Nearly 100 people have been hospitalized and hundreds became ill after consuming a lentil-based product from Daily Harvest, the Food and Drug Administration said, citing complaint reports, as more lawsuits have been filed against the popular vegan food company, including one on behalf of an infant who was breastfeeding.
As of Thursday, 96 hospitalizations and 277 illness events around the country had been reported to the FDA, the agency said on its website. The FDA is investigating complaints of “gastrointestinal illness and abnormal liver function” related to Daily Harvest’s "French Lentil & Leek Crumbles" frozen product. The FDA said the last report of someone becoming ill was July 9.
Daily Harvest initiated a voluntary recall of the product last month after customers began to complain of becoming sick. Some reported elevated liver enzymes, hospitalizations as well as gallbladder removal.
The company said this week that it is committed to finding answers and is doing comprehensive testing to rule out potential causes, but that “thorough scientific processes require extensive laboratory analysis.”
Two lawsuits were filed against the company and the product's manufacturer this week on behalf of two children, including a 4-month-old, who were said to have gotten sick from the product.
The baby and her mother became ill and were hospitalized after the mother ate the lentil-based product at the end of May and beginning of June, according to a lawsuit filed in the Supreme Court of the State of New York, County of New York.
Beginning May 25, the infant experienced vomiting, diarrhea, screaming and dark urine after her mother consumed the product and breastfed her, the lawsuit said.

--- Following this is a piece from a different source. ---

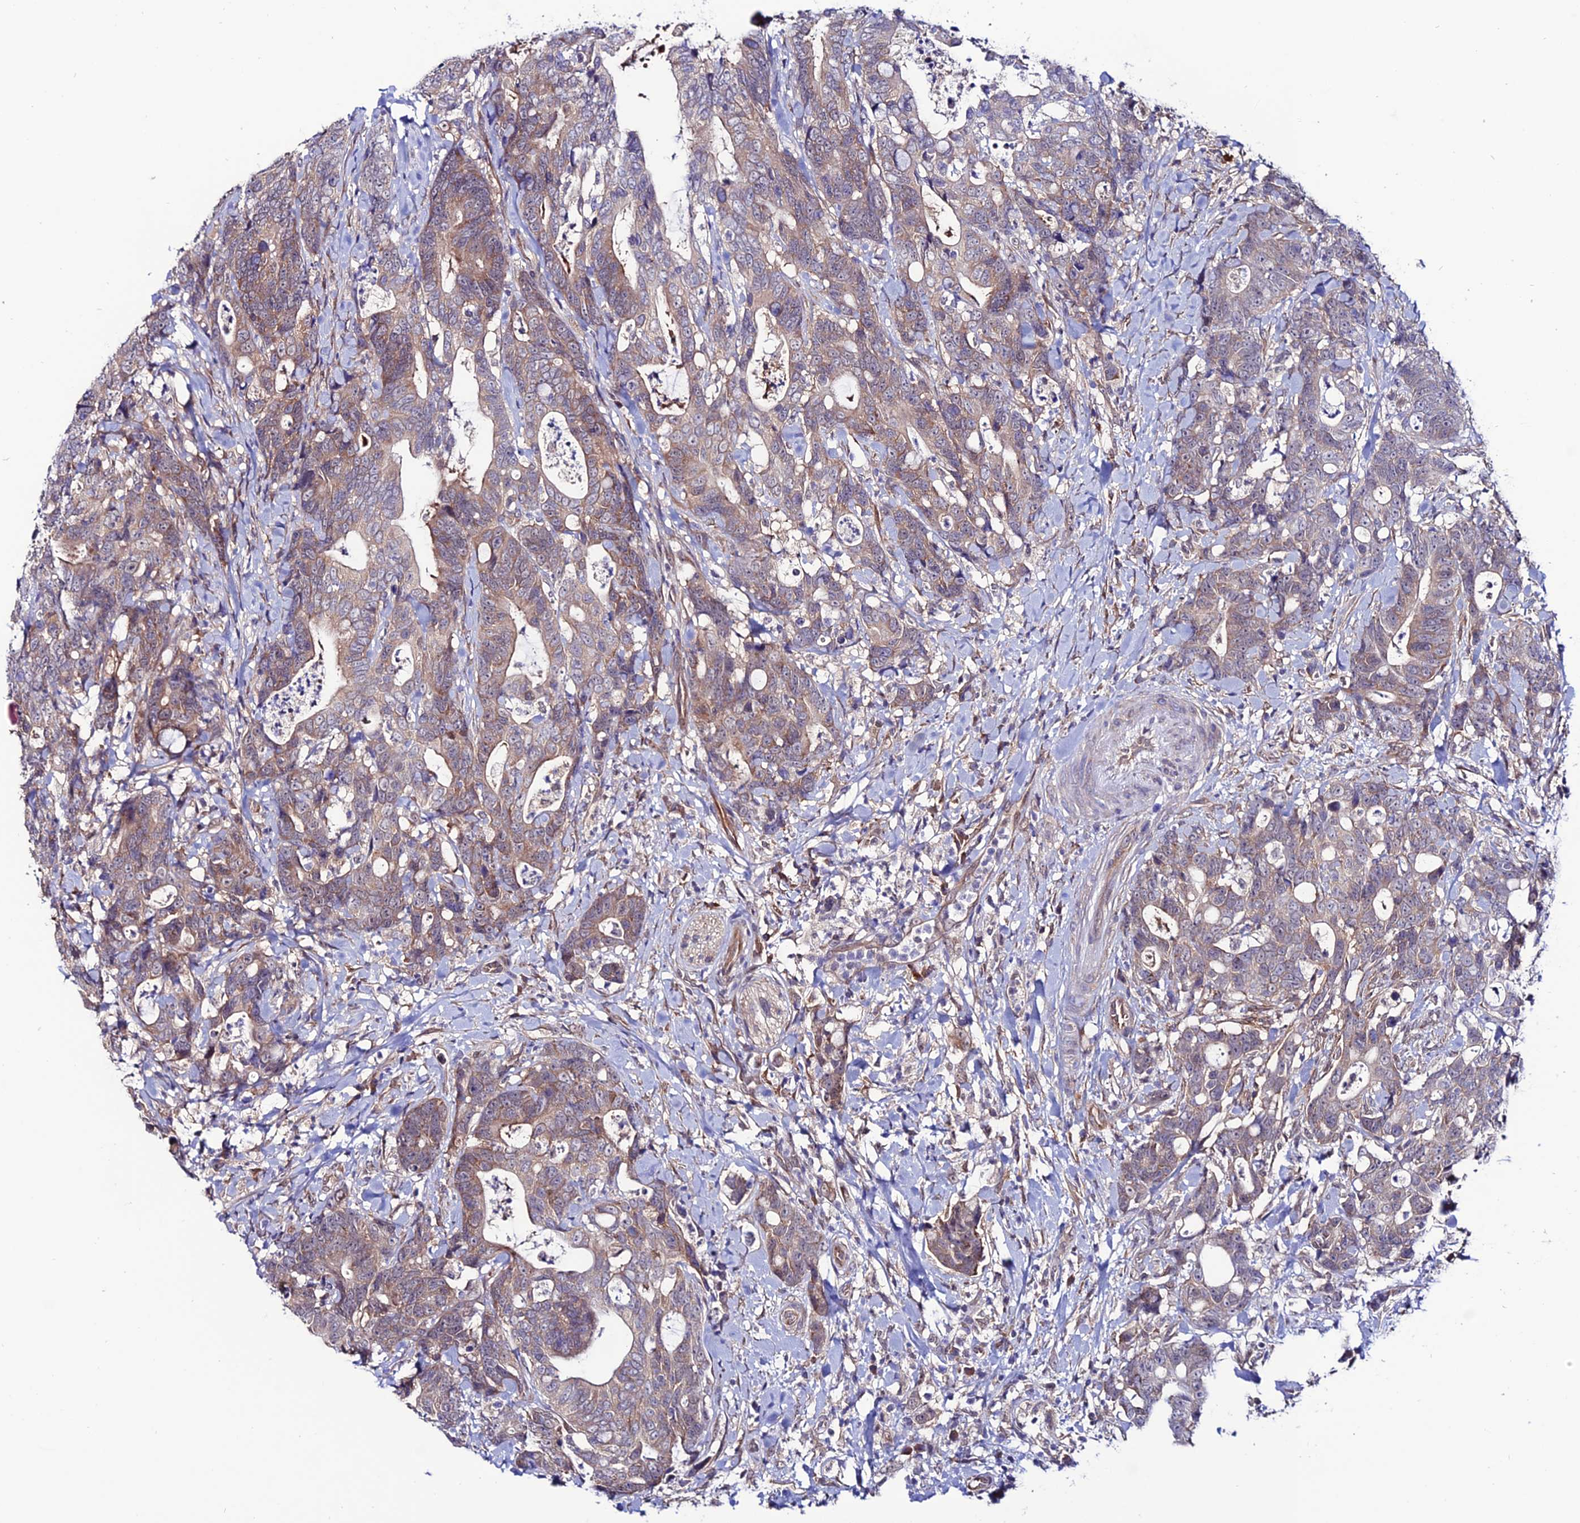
{"staining": {"intensity": "moderate", "quantity": "25%-75%", "location": "cytoplasmic/membranous"}, "tissue": "colorectal cancer", "cell_type": "Tumor cells", "image_type": "cancer", "snomed": [{"axis": "morphology", "description": "Adenocarcinoma, NOS"}, {"axis": "topography", "description": "Colon"}], "caption": "Tumor cells show medium levels of moderate cytoplasmic/membranous expression in about 25%-75% of cells in colorectal cancer (adenocarcinoma).", "gene": "FZD8", "patient": {"sex": "female", "age": 82}}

After consuming the product again in June, the baby’s mother was hospitalized with extreme abdominal pain and gastrointestinal distress from June 8 to 15, the suit said.
At the time, the infant also began having symptoms including fever, vomiting and gastrointestinal distress, the suit said, adding the mother continued to breastfeed during her hospitalization on the advice of her doctors, who did not know the cause of her illness.

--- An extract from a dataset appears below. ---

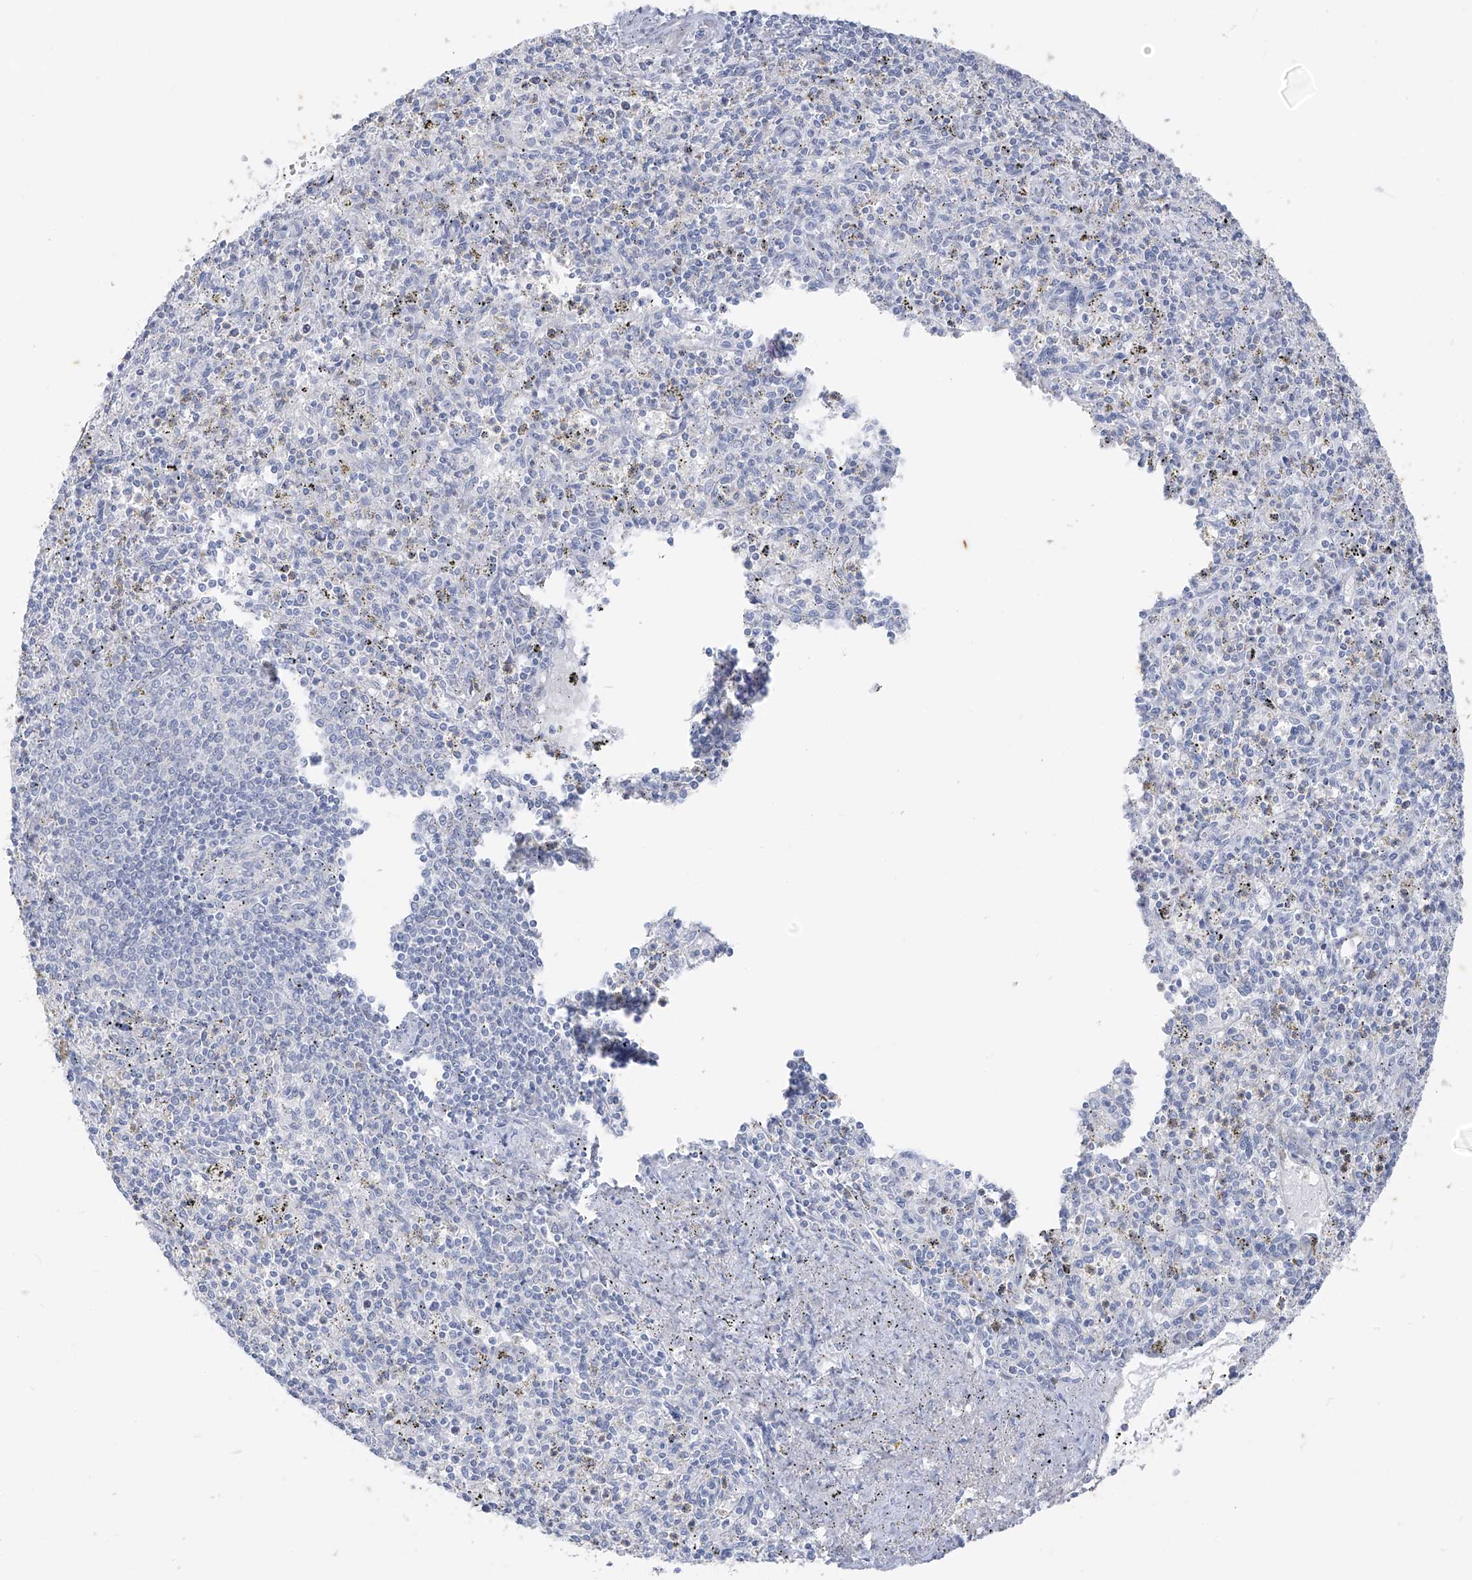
{"staining": {"intensity": "negative", "quantity": "none", "location": "none"}, "tissue": "spleen", "cell_type": "Cells in red pulp", "image_type": "normal", "snomed": [{"axis": "morphology", "description": "Normal tissue, NOS"}, {"axis": "topography", "description": "Spleen"}], "caption": "Spleen stained for a protein using IHC displays no expression cells in red pulp.", "gene": "CX3CR1", "patient": {"sex": "male", "age": 72}}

The infant was seen by a physician on June 24, where tests showed high liver enzymes and she was hospitalized on June 25 before being released the next day with ongoing testing and monitoring from experts, the lawsuit said.
The lawsuit state that the infant “sustained serious personal injuries" and substantial medical expenses and “remains at risk for future health complications with significant damages.”
In a second lawsuit filed this week on behalf of a child, a father alleges his daughter became ill with symptoms including abdominal pain and elevated thyroid and liver enzyme levels. The lawsuit said a gastrointestinal and liver specialist told the girl the elevated liver enzymes could indicate a “potential lifelong, life-threatening illness” and that she could no longer participate in her soccer, the girl’s passion, because “an inflamed liver could lacerate while playing and be fatal." The child’s liver function is being monitored, according to the lawsuit, which was filed in federal court for the Southern District of New York.
Bill Marler, an attorney representing the families in the lawsuits, said he has more than 250 clients in connection with the Daily Harvest complaints with potential claims against the company.
Marler said the FDA has been doing testing, as well as Daily Harvest. “I think everyone has sort of the same goal,” to find the contaminant that has made people ill, he said.
Daily Harvest said that so far, testing has ruled out common food-borne pathogens, major allergens, pesticide, Hepatitis A, norovirus, and a range of mycotoxins, including aflatoxins. Aflatoxins are a type of toxin produced by fungus that can grow on grains and seeds.
Daily Harvest said in a previous statement to NBC News that it does not comment on pending or potential litigation. Daily Harvest emphasized, however, that it initiated a recall as soon as it received reports of customer illnesses, is working with the FDA to investigate, and reached out multiple times to customers who bought the lentil product.
“Everyone who has been affected deserves an answer, and we are committed to making this right,” the company said at the time.
About 28,000 units of the product were distributed to consumers in the U.S. between April 28 and June 17, according to the company and the FDA.